The rejection of dynamic systems is one of the most-objectionable things about AI safety today, and one which marks it as philosophically reactionary. Only dynamic systems have any chance of allowing both stability and growth. Only through random evolutionary processes were humans able to develop values and pleasures unknown to bacteria. To impose a static “final value” on all life today would prevent any other values from ever developing, unless those values exist at a higher level of abstraction than the “final value”. But the final values which led to human values were first simply to obey the laws of physics, and then to increase the prevalance of certain genotypes. AI safety researchers never think in terms of such low-level values. The high-level values they propose as final are too high-level to allow the development of any new values of that same level.
(Levels of abstraction is what ultimately distinguishes philosophical rationalism from empiricism. Both use logic, for instance; but rationalist logic takes words as its atoms, while empiricist logic takes sensory data as its atoms. Both seek to explain the behavior of systems; but rationalism wants that behavior explained at the abstraction level of words, bottoming out in spiritualist words like “morals” and “goals” which are thought to hide within themselves a spirit or essence that remains mysterious to us. Empiricism goes all the way down to correlations between events, from which behavior emerges compositionally.)
I think that what we need now is not to tweak timelines, but to recognize that most AI safety work today presumes an obsolete philosophical tradition incompatible with artificial intelligence, and to broaden it to include work with an empirical, scientific epistemology, pursuing not pass-or-fail objectives, but trying to optimize for well-chosen low-level values, which would include things like “consciousness”, “pleasure”, and “complexity”. There’s quite a bit more to say about how to choose low-level values, but one very important thing is to value evolutionary progress with enough randomness to make value change possible. (All current “AI safety” plans, by contrast, are designed to prevent such evolution, and keep values in stasis, and are thus worse than doing nothing at all. They’re motivated by the same rationalist fear of disorder and disbelief that dynamic systems can really self-organize that made ancient Platonists postulate souls as the animating force of life.)

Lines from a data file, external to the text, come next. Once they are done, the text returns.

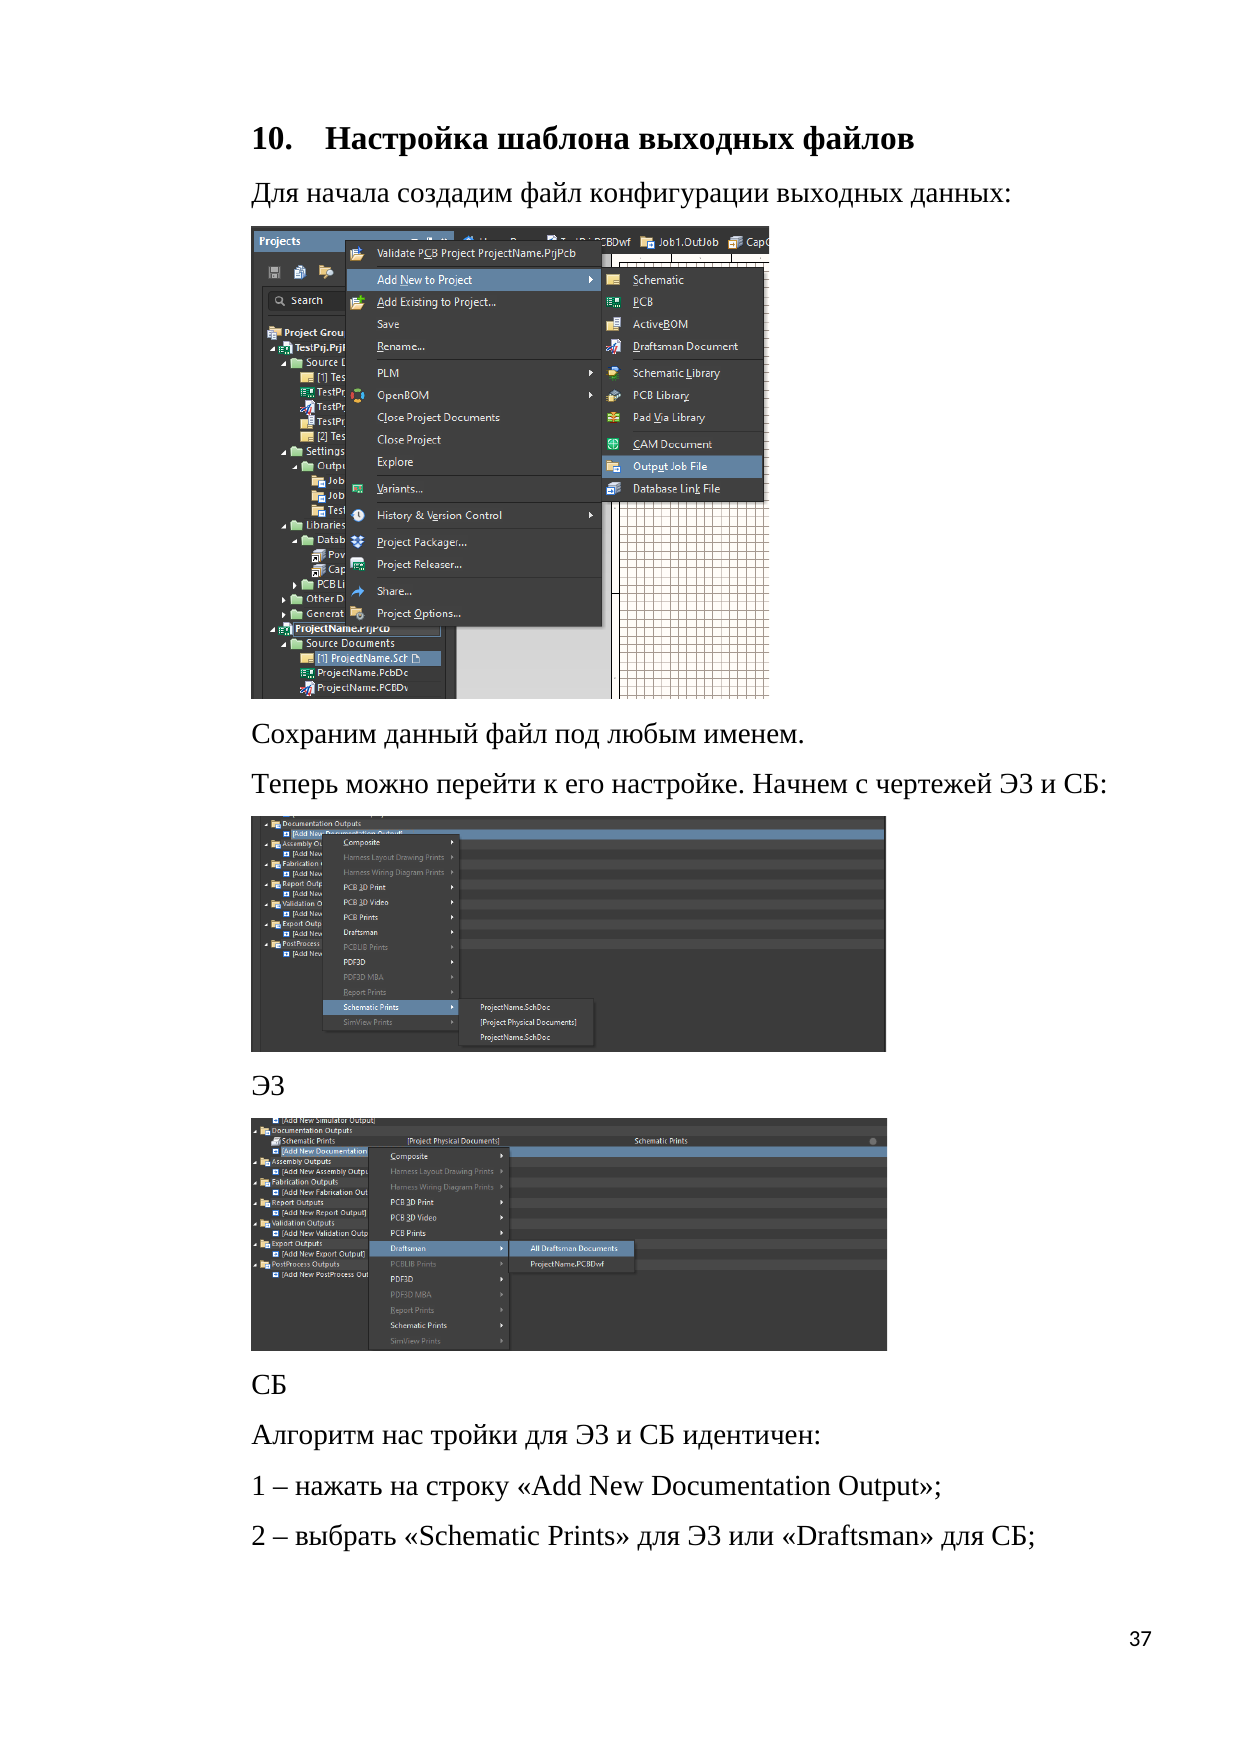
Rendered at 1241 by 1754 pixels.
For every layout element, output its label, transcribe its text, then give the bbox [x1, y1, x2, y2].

text Сохраним данный файл под любым именем. [177, 716, 1152, 749]
text Алгоритм нас тройки для Э3 и СБ идентичен: [177, 1417, 1152, 1451]
text 2 – выбрать «Schematic Prints» для Э3 или «Draftsman» для СБ; [177, 1518, 1152, 1552]
text СБ [177, 1367, 1152, 1401]
text Э3 [177, 1068, 1152, 1102]
text Теперь можно перейти к его настройке. Начнем с чертежей Э3 и СБ: [177, 766, 1152, 799]
picture [251, 816, 887, 1052]
picture [251, 1118, 888, 1351]
picture [251, 226, 770, 699]
subtitle Настройка шаблона выходных файлов [251, 118, 1152, 156]
text 1 – нажать на строку «Add New Documentation Output»; [177, 1468, 1152, 1501]
text Для начала создадим файл конфигурации выходных данных: [177, 176, 1152, 209]
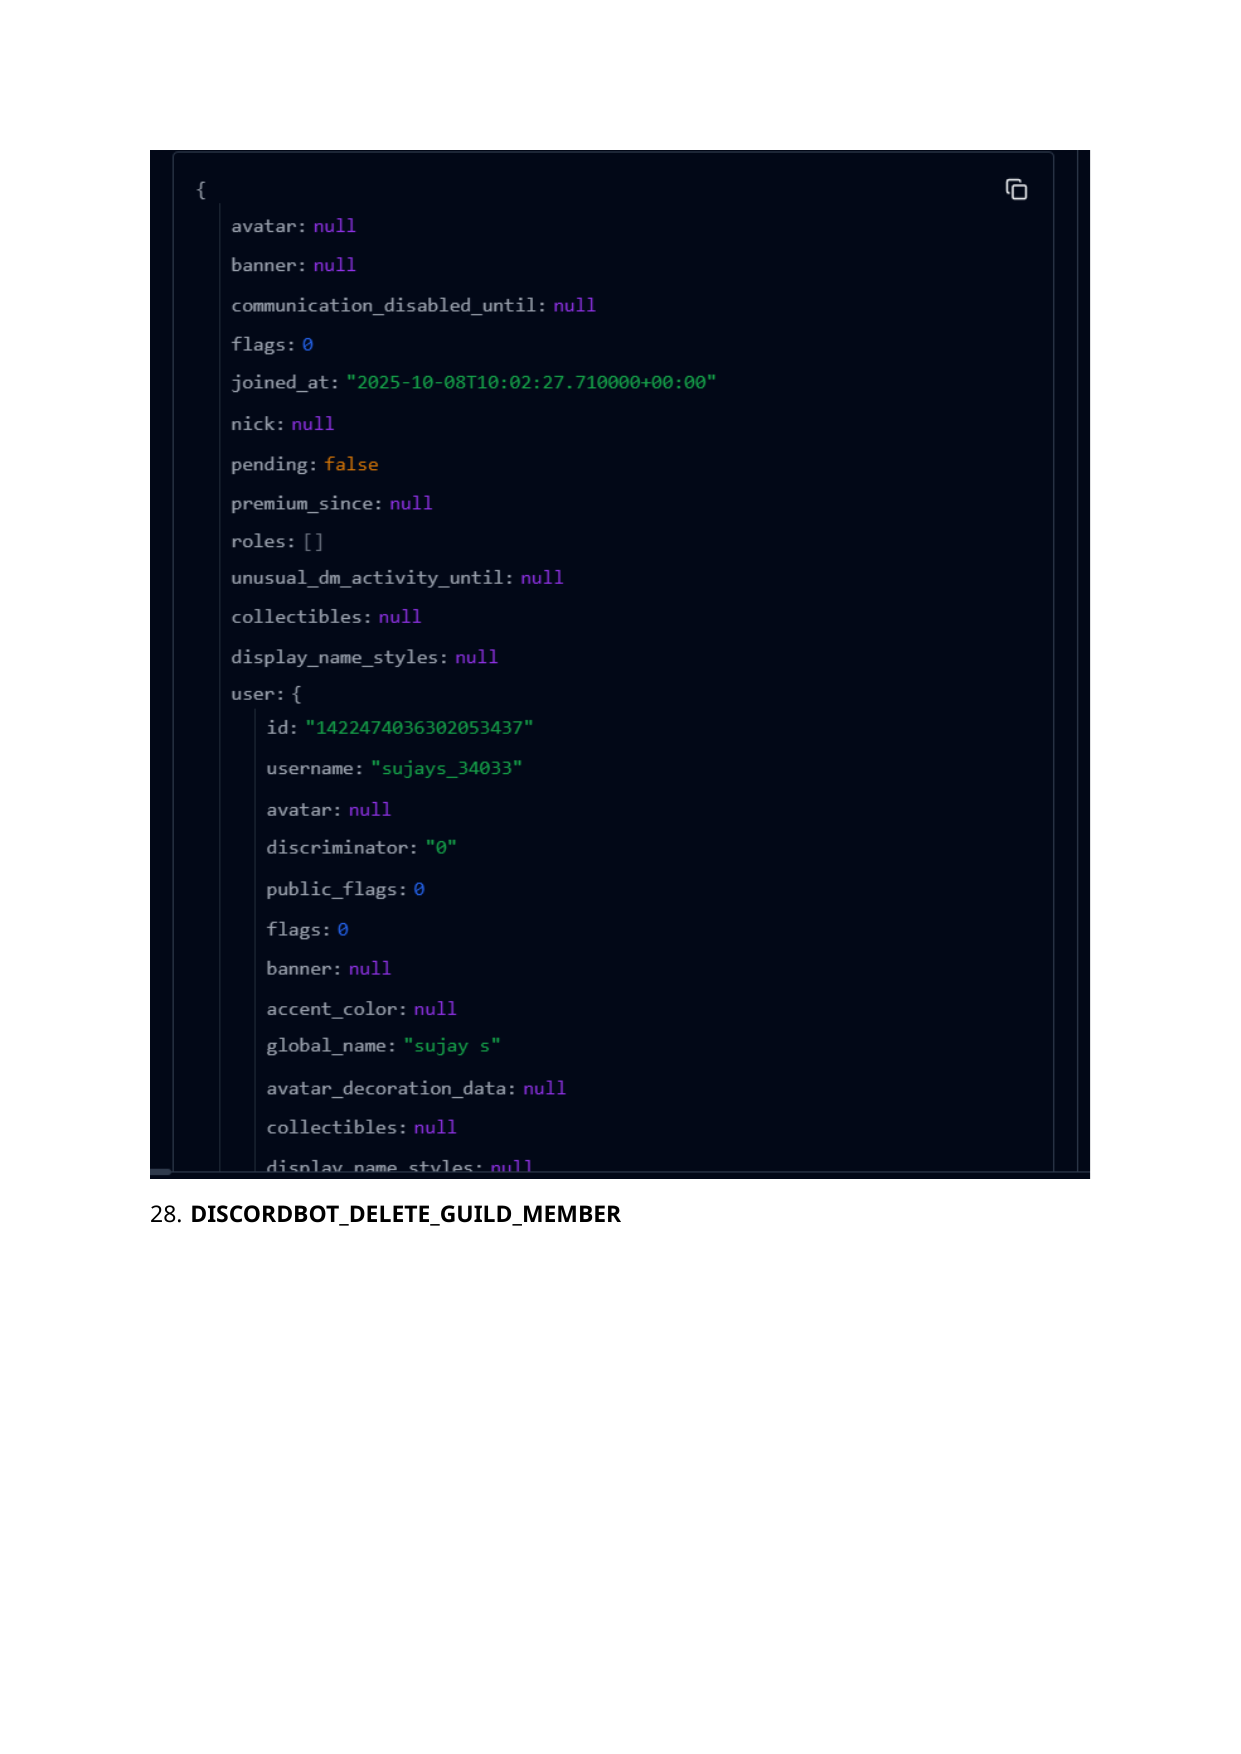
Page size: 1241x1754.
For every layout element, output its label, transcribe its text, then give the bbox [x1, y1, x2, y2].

picture [150, 150, 1091, 1179]
text 28. DISCORDBOT_DELETE_GUILD_MEMBER [150, 1197, 1090, 1229]
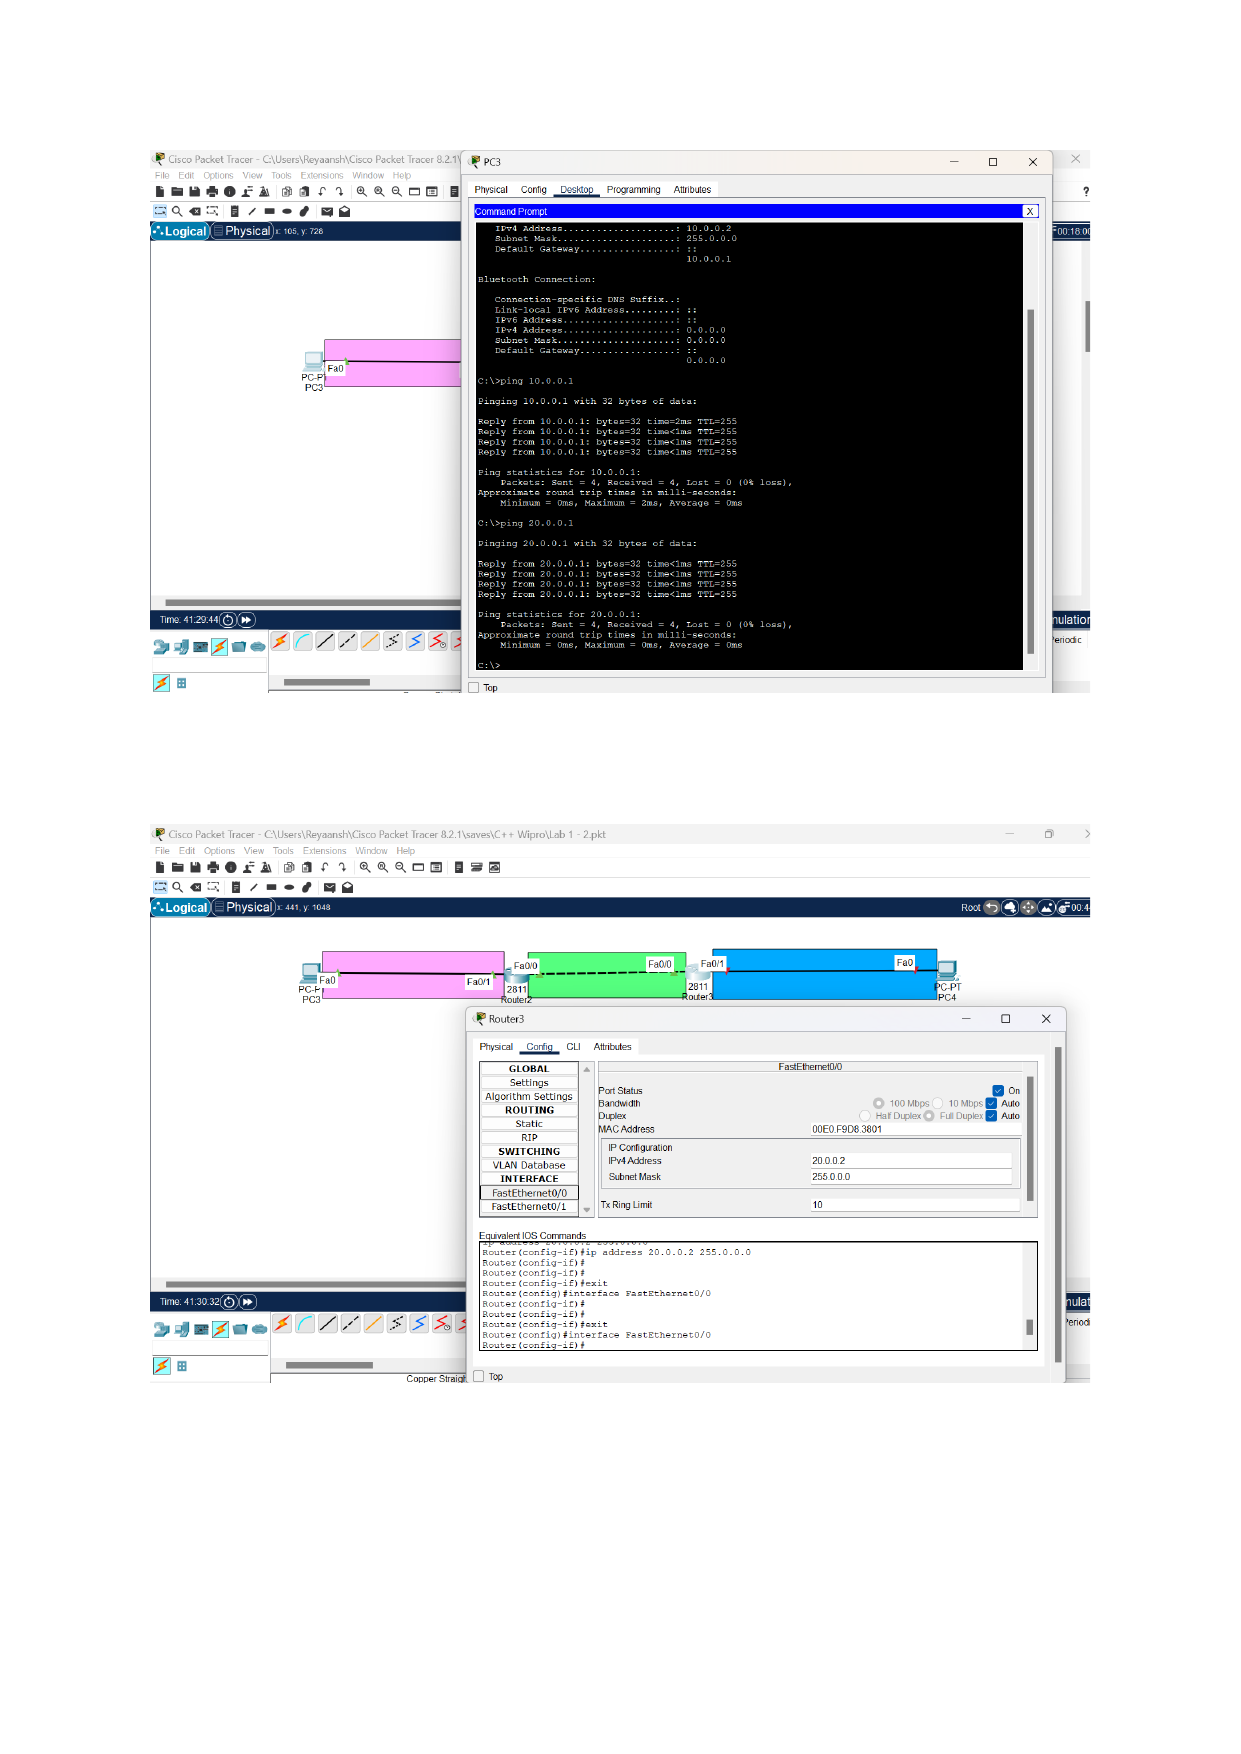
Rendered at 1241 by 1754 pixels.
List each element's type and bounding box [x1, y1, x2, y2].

picture [150, 150, 1091, 693]
picture [150, 824, 1091, 1383]
picture [185, 227, 192, 236]
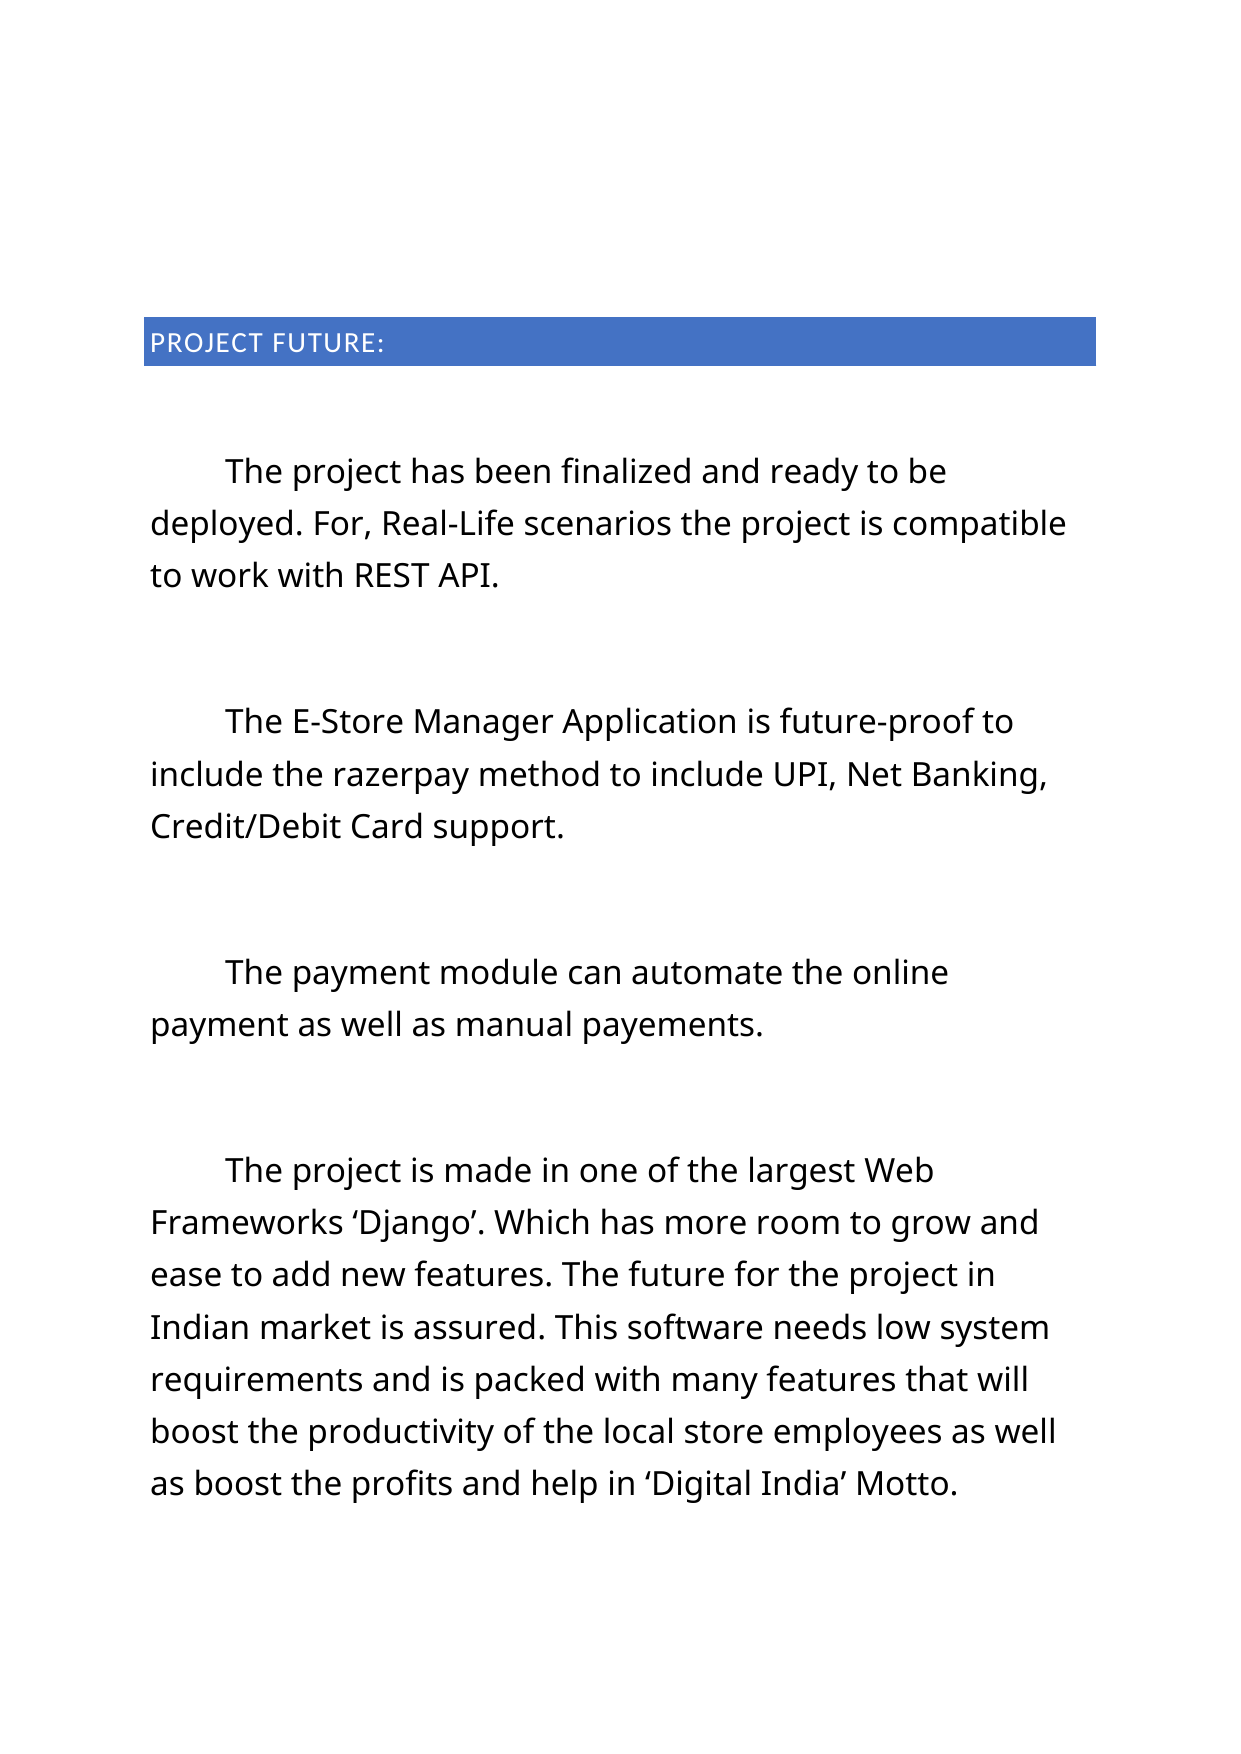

Such empiricist work will need to start over from scratch, beginning by working out its own version of what we ought to be trying to do, or to prevent. It will prove impossible for any such plans to give us everything we want, or to give us anything with certainty; but that’s the nature of life. (I suggest John Dewey’s The Quest for Certainty as a primer on the foolishness of the Western philosophical tradition of demanding certainty.)
I’d like to try to explain my views, but what would your judges make of it? I’m talking about exposing metaphysical assumptions, fixing epistemology, dissecting semantics, and operationalizing morality, among other things. I’m not interested in updating timelines or probability estimates to be used within an approach that I think would do more harm than good.